Vous évoquez le lobby gris. Redoutez-vous qu’il prenne le pouvoir ?

En quelque sorte, il l’a déjà pris. Simplement parce que les trentenaires et les quadras sont trop occupés à trouver un emploi, un logement, à fonder une famille. Ils n’ont pas le temps de s’investir pleinement dans la vie politique nationale et locale, associative, syndicale… Les seniors ont bénéficié de l’ascenseur social, vivent mieux que leurs enfants. Ces baby-boomers ont d’autres aspirations. Et prennent des décisions qui engagent l’ensemble de la société. Ils ont la force du nombre et si j’ose dire la vie devant eux.
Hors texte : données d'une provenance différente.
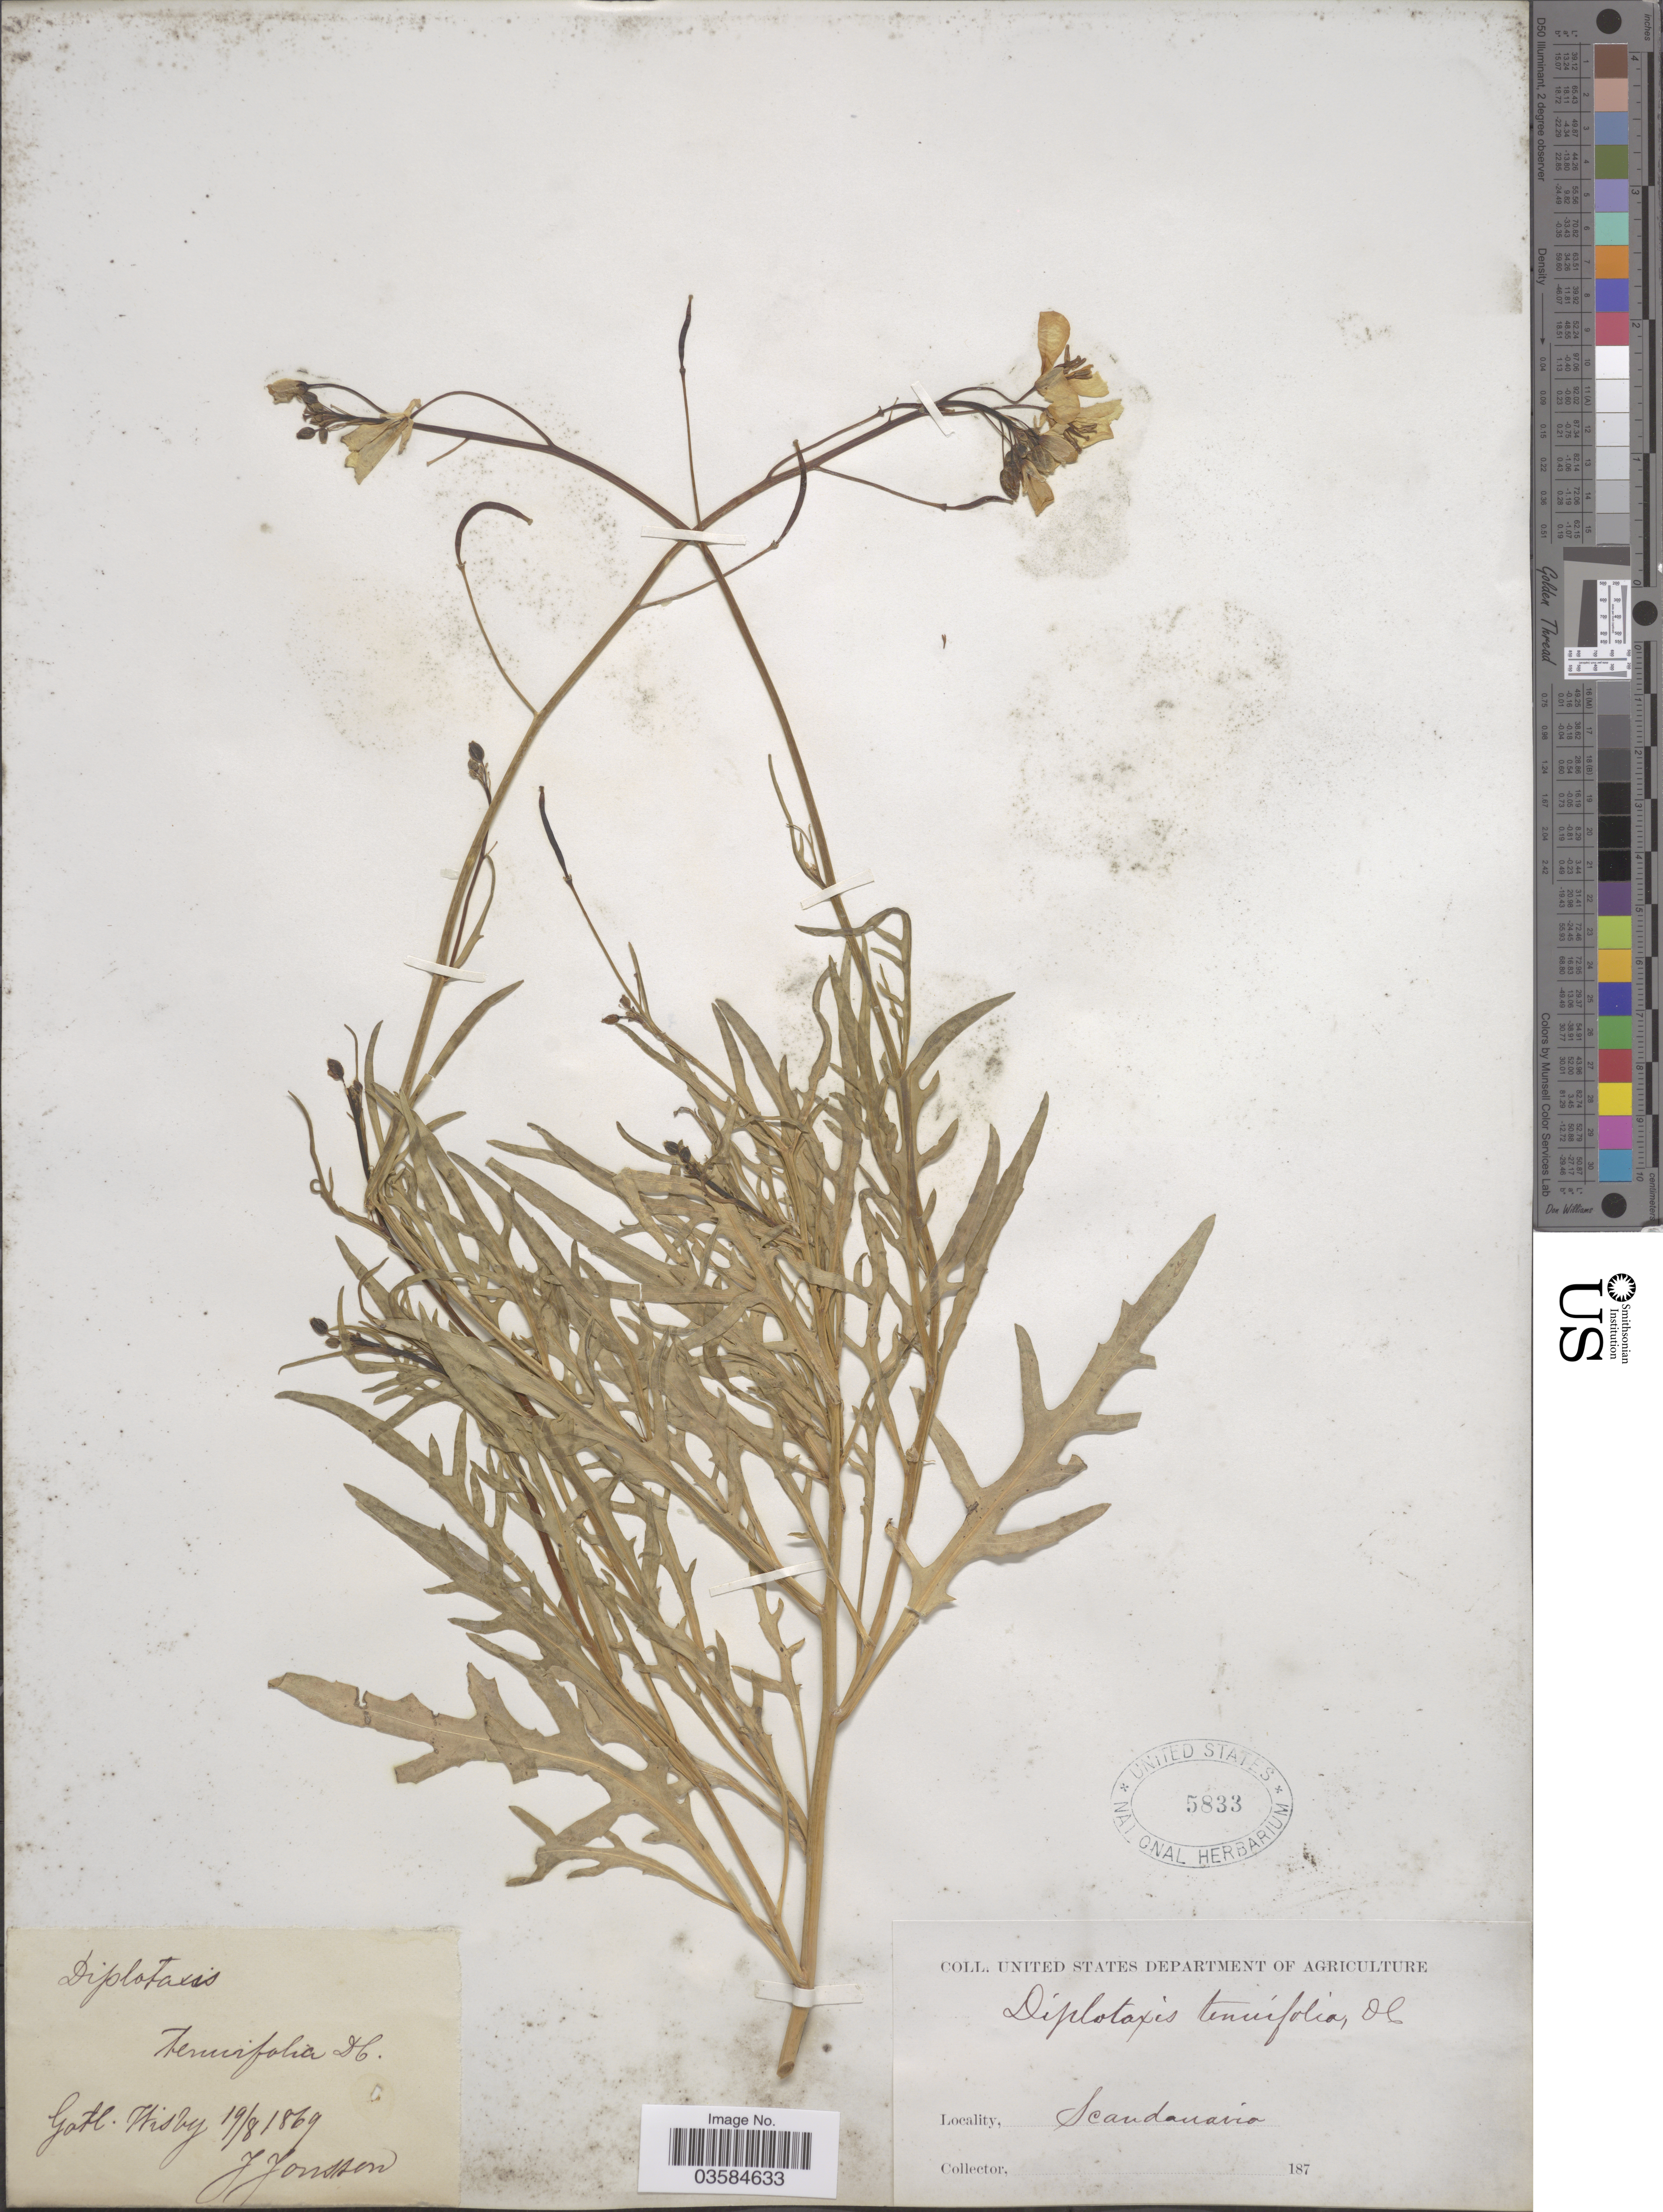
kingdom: Plantae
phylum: Tracheophyta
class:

Dans les zones comme la Bretagne ou le Midi où ils sont venus s’implanter, on assiste à une réorientation des dépenses publiques vers la construction de maisons de retraite ou des investissements sécuritaires au détriment de crèches.

Comment faire en sorte que jeunes et vieux soient sur la même longueur d’onde ?

Faire de la mixité générationnelle relève d’un mythe similaire à celui de la mixité sociale pour les villes. Ça ne marche pas. On ne forcera jamais riches et pauvres, vieux et jeunes à vivre ensemble. En revanche, on peut permettre à chacun de naviguer entre plusieurs statuts professionnels : c’est sur la notion de mobilité des moins favorisés qu’il faut travailler. Désenclaver certaines zones par un réseau de transports en commun adapté leur permettrait d’aller vers l’emploi. On n’évitera pas l’entre-soi des personnes âgées, à l’image des « Sun Cities » américaines qui émergent en France ; mais, au moins, pour éviter les « ghettos de vieux », laissons jeunes et vieux réinventer la ville par leurs usages et le « vivre ensemble » par leurs rencontres.

HÉLÈNE XUAN

Économiste.

PARCOURS

Directrice scientifique de la chaire Transitions démographiques, transitions économiques de la Fondation du risque, Hélène Xuan vient de publier Vivre un siècle (éd. Descartes & Cie). La fondation réunit des chercheurs de différentes disciplines issus du Centre d’études actuarielles (CEA), de l’Ensae, de Polytechnique et de Paris-Dauphine et est financée par Allianz, Axa, Groupama, la Société générale, Scor, CNP, Médéric et Quatrem.